▶ **To do**: Please copy the data below word for word, leaving out the pictures.

[Stored records]
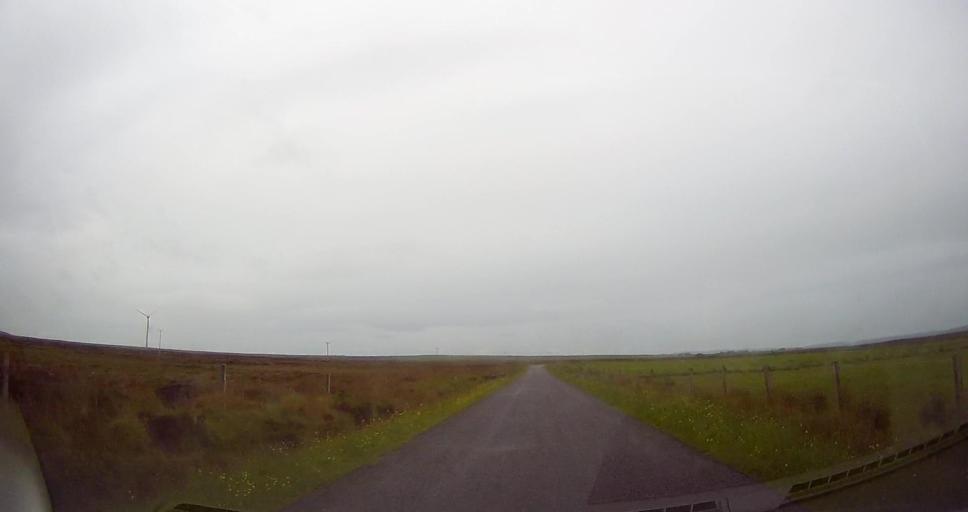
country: GB
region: Scotland
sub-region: Orkney Islands
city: Stromness
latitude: 59.0838
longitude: -3.1903
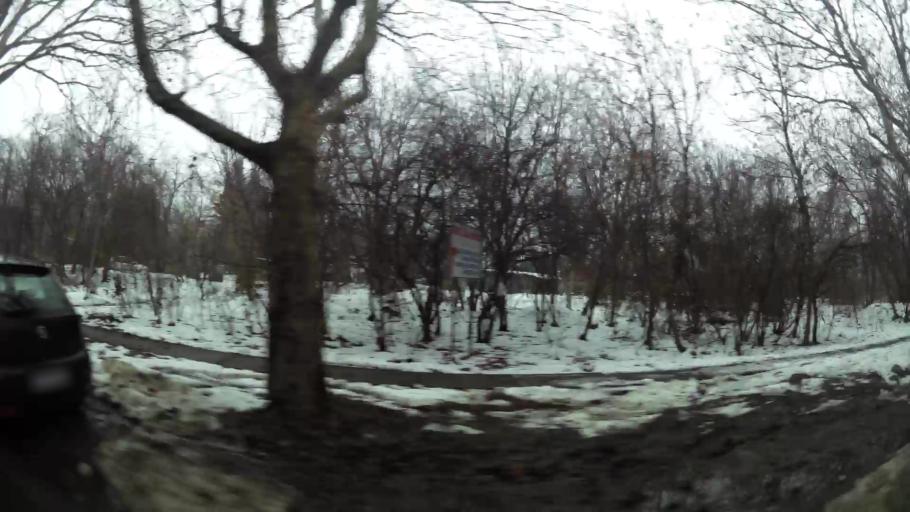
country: RS
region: Central Serbia
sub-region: Belgrade
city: Vozdovac
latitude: 44.7596
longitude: 20.4814
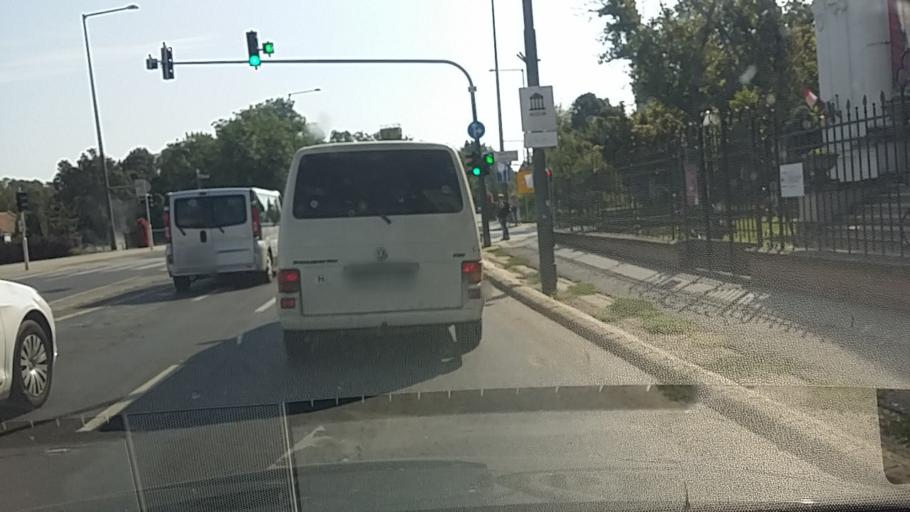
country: HU
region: Bekes
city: Bekescsaba
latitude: 46.6820
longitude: 21.0998
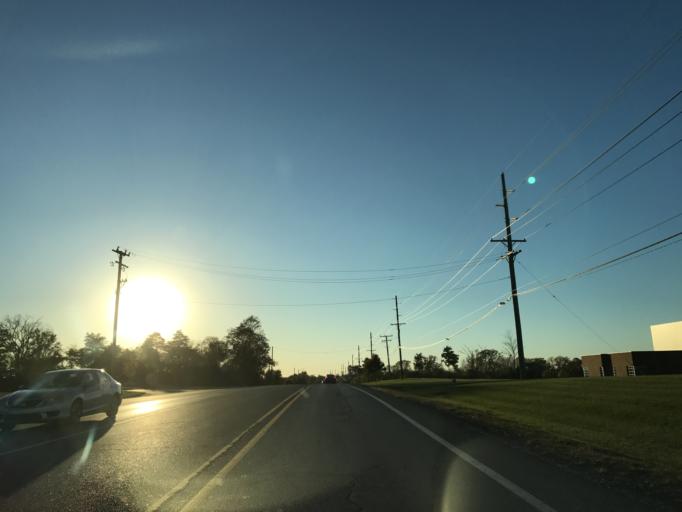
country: US
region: Michigan
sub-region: Oakland County
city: Wixom
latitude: 42.4639
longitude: -83.5638
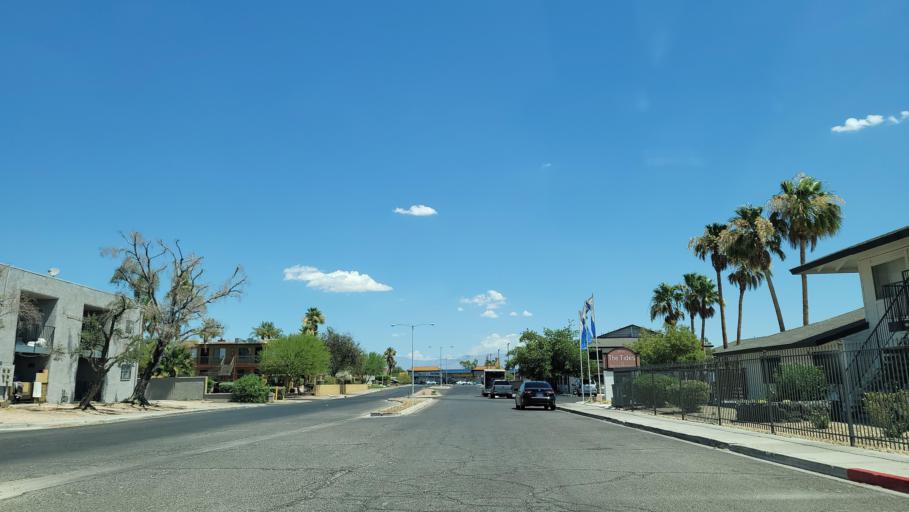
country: US
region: Nevada
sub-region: Clark County
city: Spring Valley
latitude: 36.1239
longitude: -115.2030
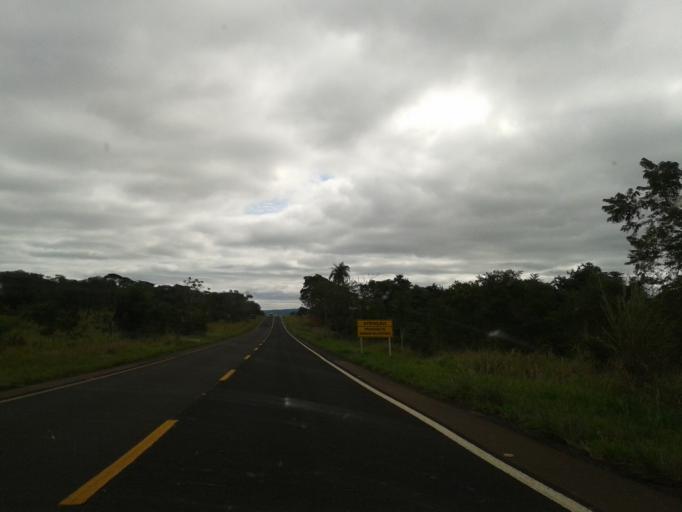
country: BR
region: Minas Gerais
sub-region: Campina Verde
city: Campina Verde
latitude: -19.5201
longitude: -49.6355
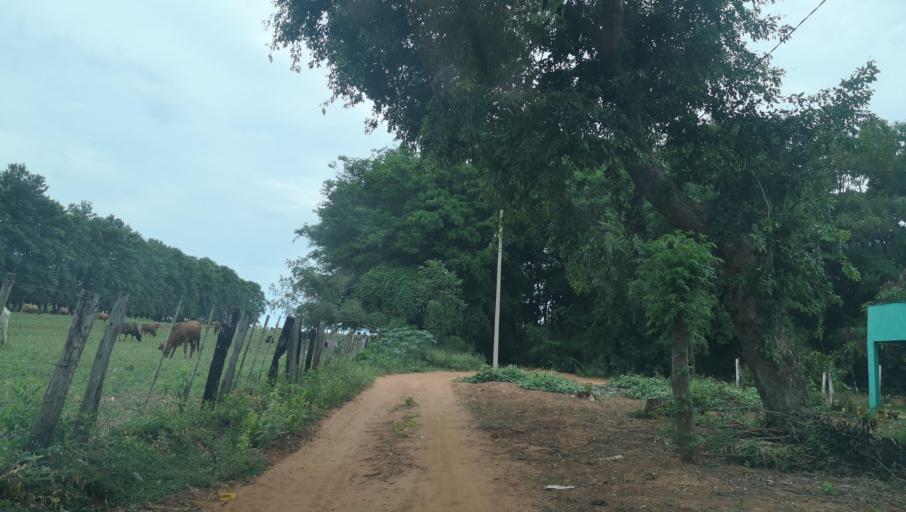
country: PY
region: San Pedro
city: Capiibary
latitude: -24.7364
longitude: -56.0192
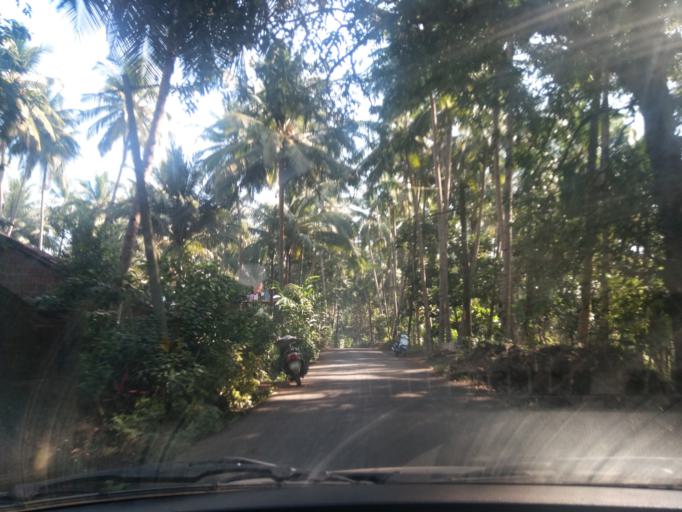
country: IN
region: Goa
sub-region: South Goa
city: Quepem
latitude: 15.1665
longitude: 74.1027
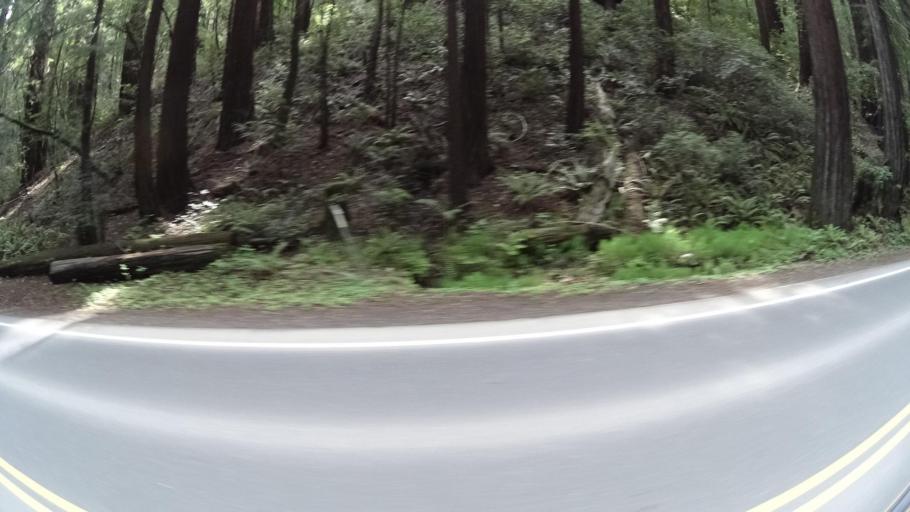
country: US
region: California
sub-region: Humboldt County
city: Redway
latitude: 40.1328
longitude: -123.8171
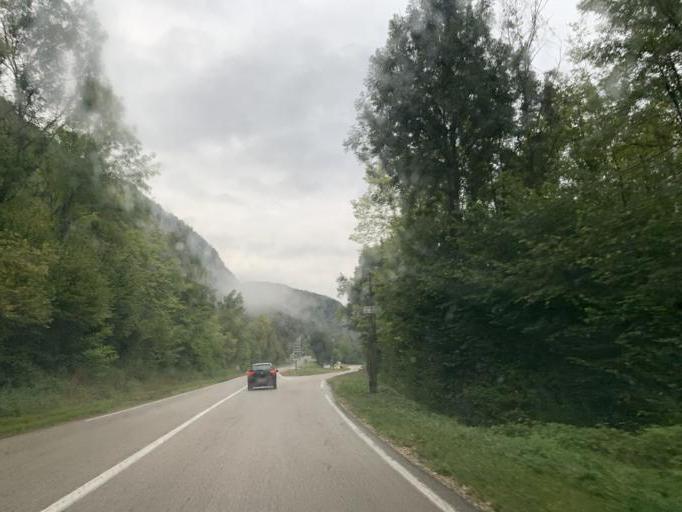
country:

▶ **Correct response**:
country: GB
region: Scotland
sub-region: Orkney Islands
city: Stromness
latitude: 59.0838
longitude: -3.1903
country: RS
region: Central Serbia
sub-region: Belgrade
city: Vozdovac
latitude: 44.7596
longitude: 20.4814
country: HU
region: Bekes
city: Bekescsaba
latitude: 46.6820
longitude: 21.0998
country: US
region: Michigan
sub-region: Oakland County
city: Wixom
latitude: 42.4639
longitude: -83.5638
country: US
region: Nevada
sub-region: Clark County
city: Spring Valley
latitude: 36.1239
longitude: -115.2030
country: BR
region: Minas Gerais
sub-region: Campina Verde
city: Campina Verde
latitude: -19.5201
longitude: -49.6355
country: PY
region: San Pedro
city: Capiibary
latitude: -24.7364
longitude: -56.0192
country: IN
region: Goa
sub-region: South Goa
city: Quepem
latitude: 15.1665
longitude: 74.1027
country: US
region: California
sub-region: Humboldt County
city: Redway
latitude: 40.1328
longitude: -123.8171
country:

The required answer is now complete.